Enterprise Stories – Lost Trap

This story was taken from the book, “100 Years of Enterprise Folklore.”

Lost Trap
by Kevin Laub

In 1940, not long after the depression, money was scarce for my grandpa, Normand Laub. and his family. His brother, Merril, was working and living at Foster’s ranch. Grandpa lived on the Laub ranch which is located along the road going up the canyon toward the Enterprise reservoirs. He trapped coyotes and bobcats and sold the pelts for two or three dollars each. He set many traps by the creek and up and around old Hebron that he checked twice a week.

Norman Laub in his military uniform. ~ Photo Credit: A Century of Enterprise

Normand Laub in his military uniform.
~ Photo Credit: A Century of Enterprise

He had one trap set by Eagle Rock. When he went to check it he found it missing with the brush all around the area chewed up by a coyote. The bush the trap was tied to was chewed off and the coyote drug it away with him and the coyote was long gone by then.
He went to visit his brother, as he often did, and told him about losing the coyote and the trap. His brother started teasing him about being a “great trapper.”
A couple of days later he was riding along the creek below the dam early in the morning. There had been a trace of snow fall the night before. He saw a coyote just a little way off. He quickly noticed it had a trap still on its foot. He saw the coyote go up the hill and so Grandpa went up right behind it. He caught up with it at the top then it turned to the side and started down a little draw to the south which was overgrown with scrub oak. Riding his horse named Old Paints, he tried to rope it. The coyote went down the draw. Because the horse wouldn’t get very close to the ledge Grandpa got off and went over to a ledge that sloped a little before it dropped seventy feet down. He slipped on the snow and went over the edge! He slid and fell down thirty feet to a small shelf where he hoped he might catch himself, but he had too much momentum. When he hit he tumbled forward and fell twenty feet more landing on his back. He rolled off and fell another twenty feet to the ground.

Laying there, he wondered if he were still alive. He looked around and saw he had beaten the coyote down to the bottom. It turned around and headed back up. He looked up and saw his horse looking over the ledge at him. Grandpa had broken his left ankle, lost his rope on the first shelf, and lost his hat on the second shelf.
Struggling, he climbed up to each shelf and retrieved his hat and rope and then climbed to the top where he caught his horse and led it to a big rock. He climbed onto the rock and then onto his horse.
The coyote had gotten away by then so he rode the two or three miles back to the ranch house. He got there by noon and crawled into the ranch house and onto a bed. When his brother rode in they wondered what they should do.

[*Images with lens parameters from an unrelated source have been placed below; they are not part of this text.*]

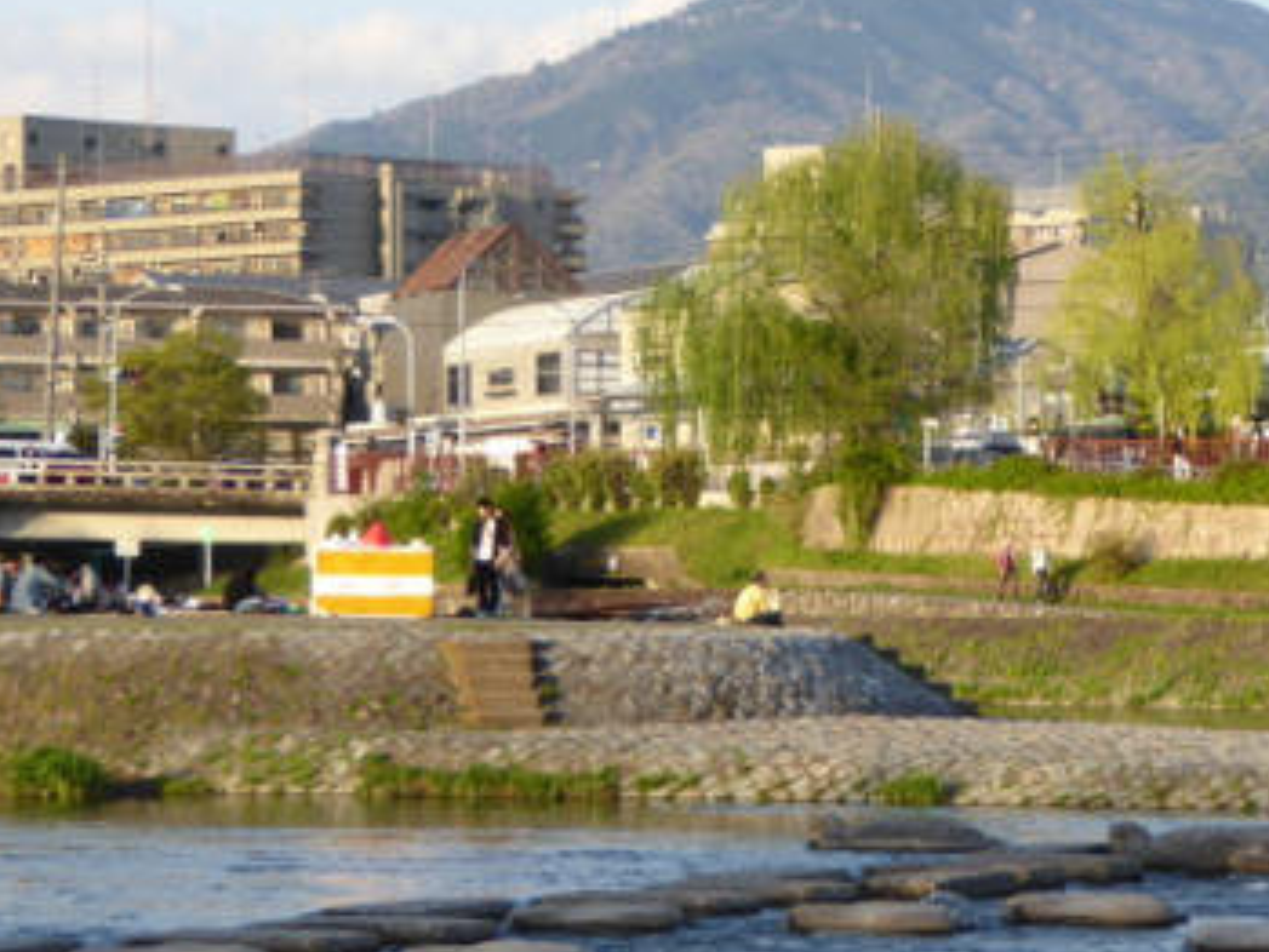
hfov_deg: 12.3
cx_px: 909
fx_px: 5868
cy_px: 407
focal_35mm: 160
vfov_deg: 9.3
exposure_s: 1/125
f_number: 4.9
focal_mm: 16.1
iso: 80
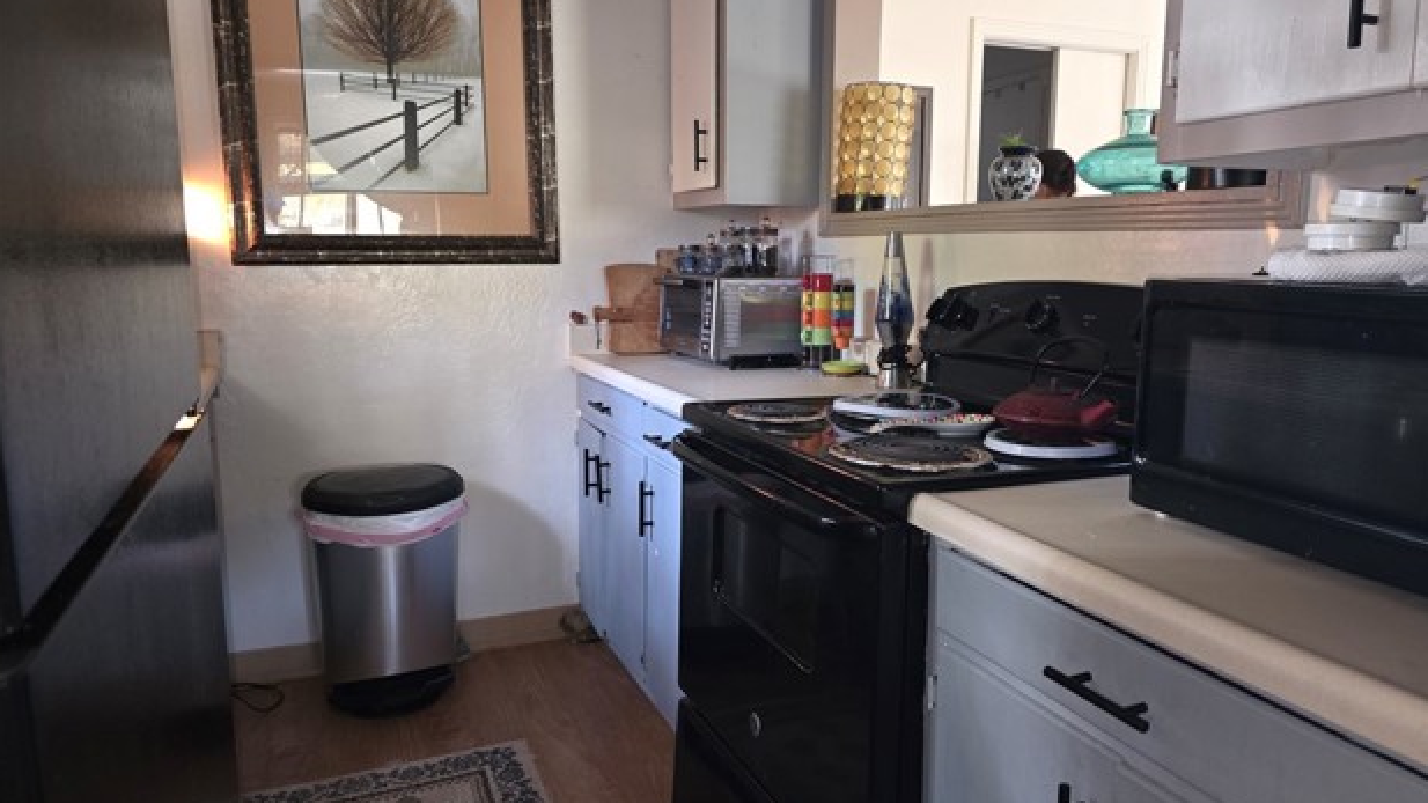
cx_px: 729
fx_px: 984
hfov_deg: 71.9
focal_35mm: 26
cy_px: 386
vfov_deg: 44.4
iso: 1250
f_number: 1.7
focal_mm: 6.3
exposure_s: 1/12
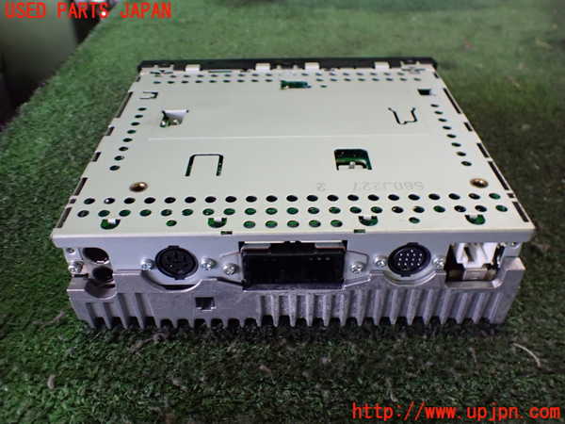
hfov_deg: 60.0
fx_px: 490
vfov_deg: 46.8
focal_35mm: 30
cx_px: 282
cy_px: 212
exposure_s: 1/80
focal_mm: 5.4
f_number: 2.3
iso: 800
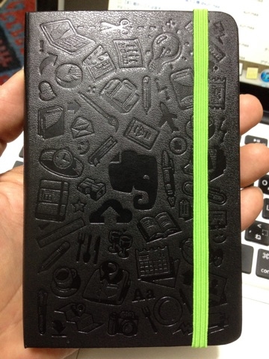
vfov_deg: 52.6
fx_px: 363
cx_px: 134
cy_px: 180
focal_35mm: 35
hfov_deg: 40.7
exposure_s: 1/20
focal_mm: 4.28
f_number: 2.4
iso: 250
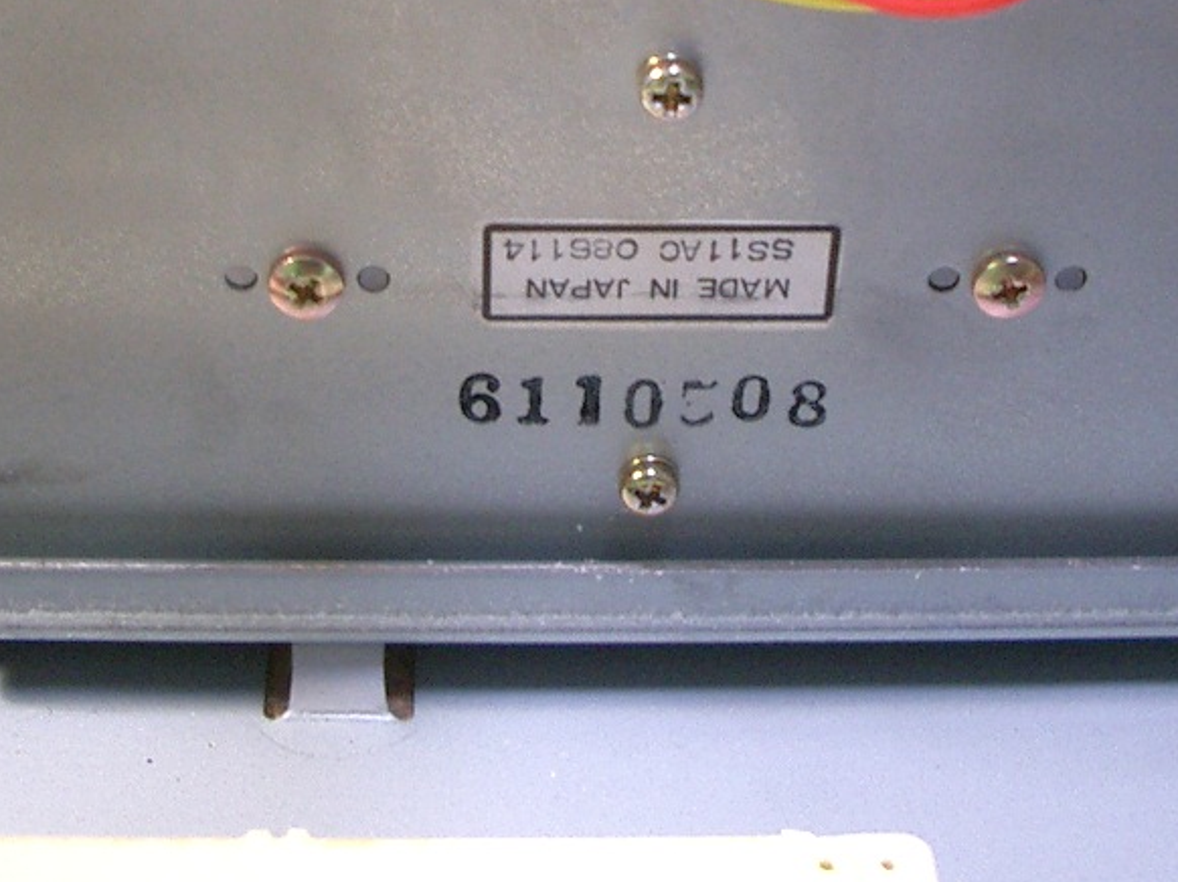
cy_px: 77
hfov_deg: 25.3
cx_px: 599
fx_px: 2619
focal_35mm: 77
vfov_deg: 18.8
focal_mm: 5.8
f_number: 2.6
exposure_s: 1/10
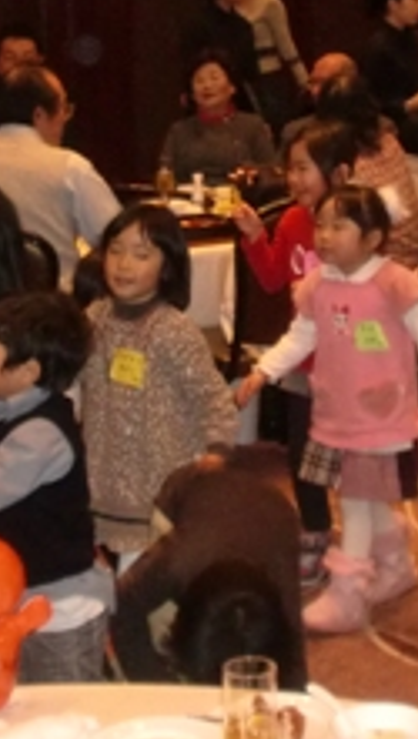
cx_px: 234
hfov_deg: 12.5
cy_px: 145
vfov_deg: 21.7
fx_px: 1903
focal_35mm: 97
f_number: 2.8
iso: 400
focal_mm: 5.58
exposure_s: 1/60
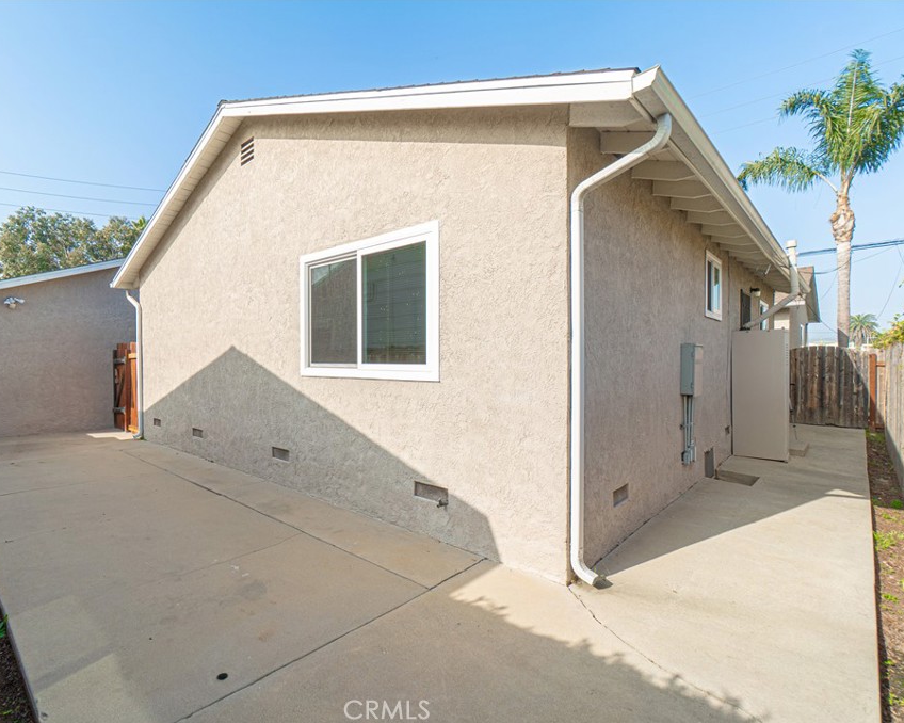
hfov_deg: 89.2
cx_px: 396
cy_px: 362
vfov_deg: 77.0
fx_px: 455
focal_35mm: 17
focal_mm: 10
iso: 100
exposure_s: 1/160
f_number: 8
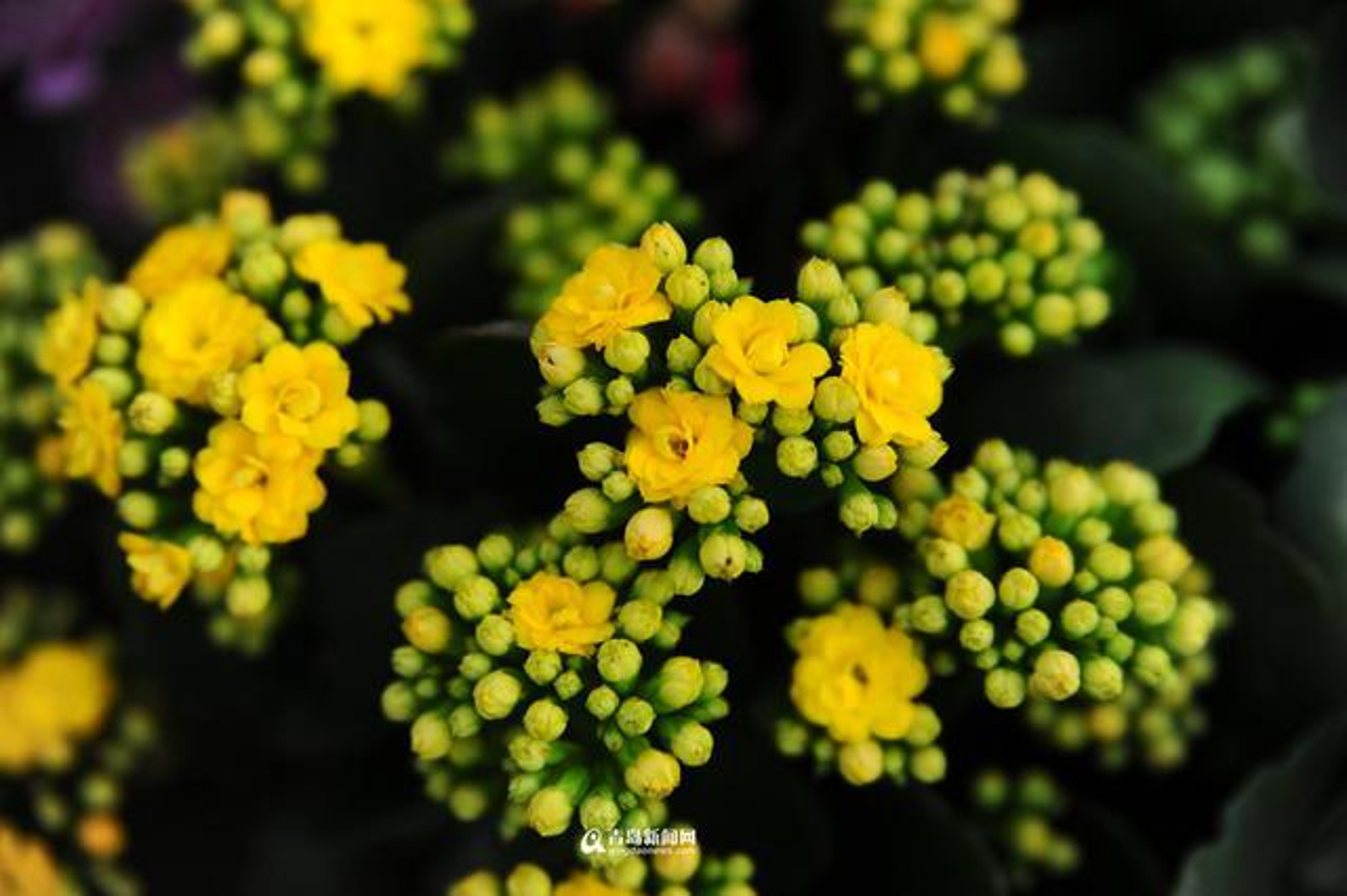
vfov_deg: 18.2
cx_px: 674
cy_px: 448
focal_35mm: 75
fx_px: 2805
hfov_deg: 27.0
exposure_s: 1/400
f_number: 2.8
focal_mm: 75
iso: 200
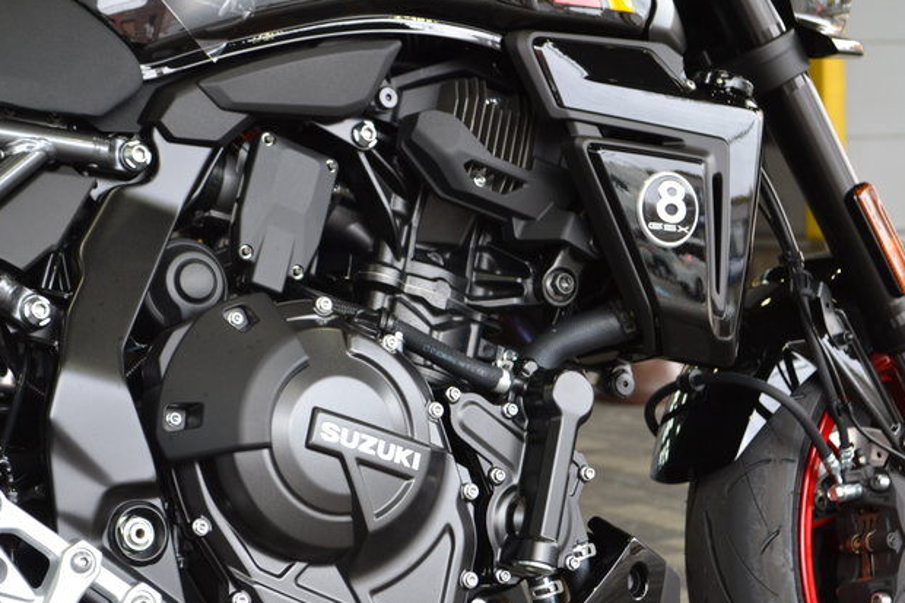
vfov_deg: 16.4
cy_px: 374
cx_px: 369
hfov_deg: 24.4
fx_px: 2086
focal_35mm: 83
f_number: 5.3
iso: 400
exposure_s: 1/100
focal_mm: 44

When their dad came home in the Chevrolet car with the rumble seat, they had to cut the boot off his leg because it was too swollen to pull it off. They decided to go to Enterprise to the nurse. The nearest doctor was in St. George. The nurse checked it and gave him some crutches to use. He had to use them for a long time.

His brother took care of the family ranch and the traps. One day while he was checking the traps with their dad, they found the coyote with the trap still on its foot about a mile from where Grandpa fell. They lassoed it and brought it home, still alive, and put it in a cage so Grandpa could see it. They got the trap back and they were able to harvest the pelt of the coyote.